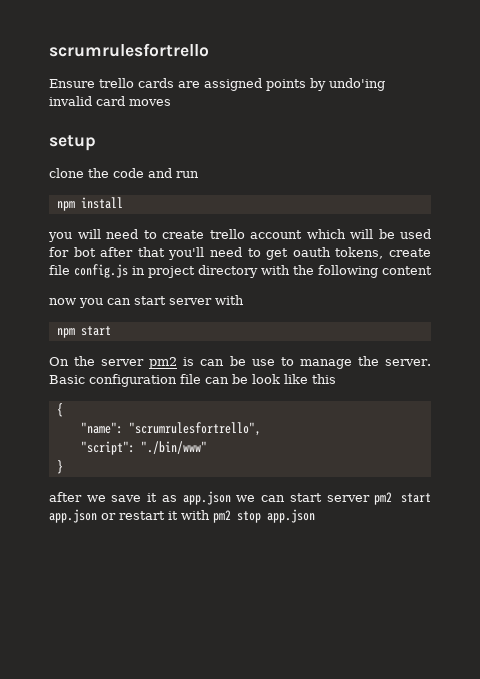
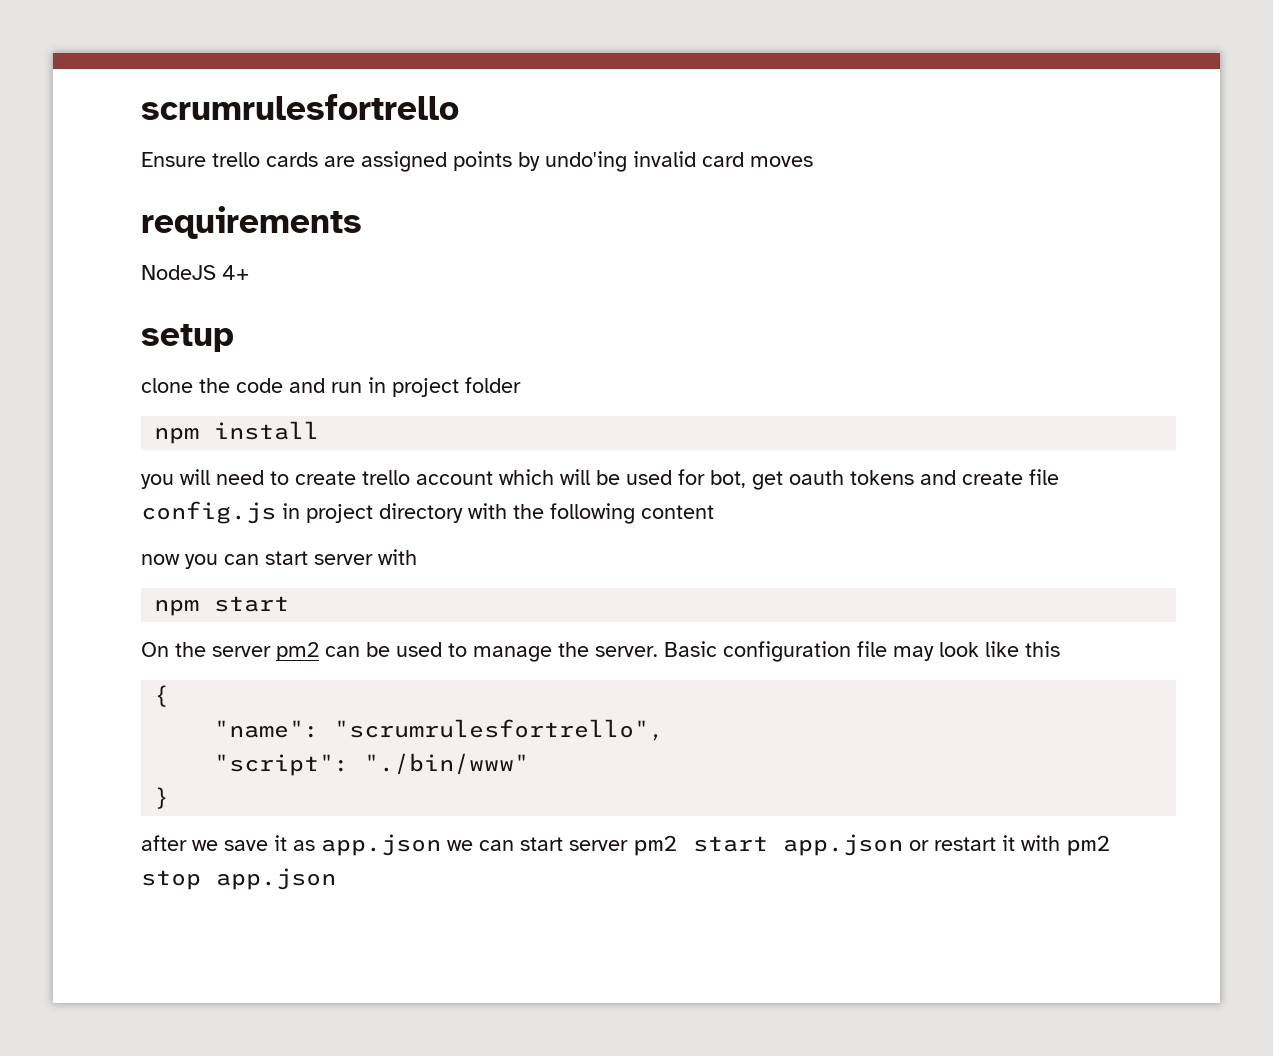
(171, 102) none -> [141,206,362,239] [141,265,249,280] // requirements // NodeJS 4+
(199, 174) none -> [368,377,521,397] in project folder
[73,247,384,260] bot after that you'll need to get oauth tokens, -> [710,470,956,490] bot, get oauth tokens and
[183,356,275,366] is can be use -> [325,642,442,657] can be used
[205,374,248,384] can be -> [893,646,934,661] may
..............................
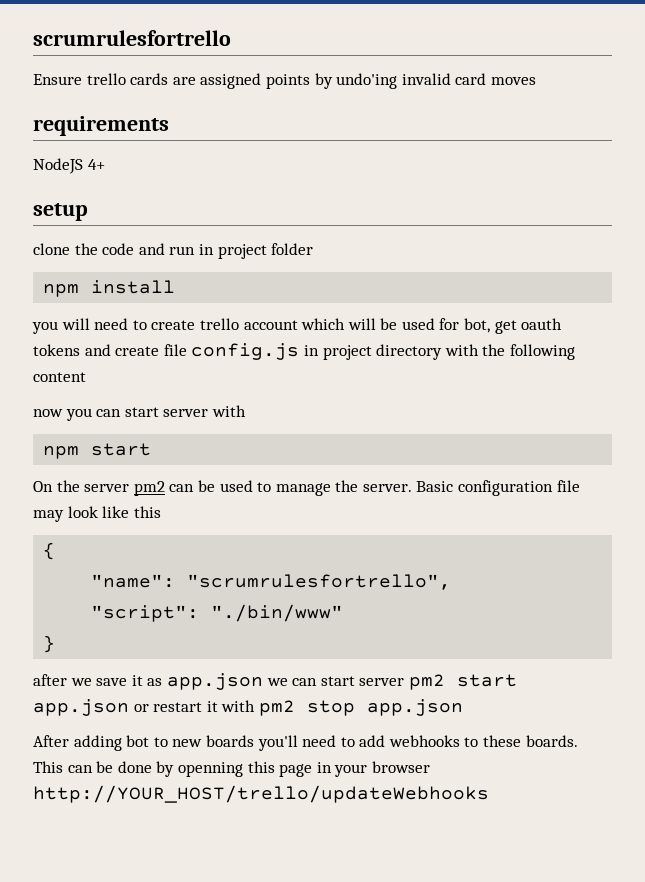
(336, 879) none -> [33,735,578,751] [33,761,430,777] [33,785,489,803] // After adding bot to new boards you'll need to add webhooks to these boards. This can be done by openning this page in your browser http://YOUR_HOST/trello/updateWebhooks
..............................
◆ Work request: An exact copy of the lines above, from the one containing "(199, 174) none" through the one containing "[205,374,248,384] can be", is the whole of the answer.

◆ Expected output:
(199, 174) none -> [368,377,521,397] in project folder
[73,247,384,260] bot after that you'll need to get oauth tokens, -> [710,470,956,490] bot, get oauth tokens and
[183,356,275,366] is can be use -> [325,642,442,657] can be used
[205,374,248,384] can be -> [893,646,934,661] may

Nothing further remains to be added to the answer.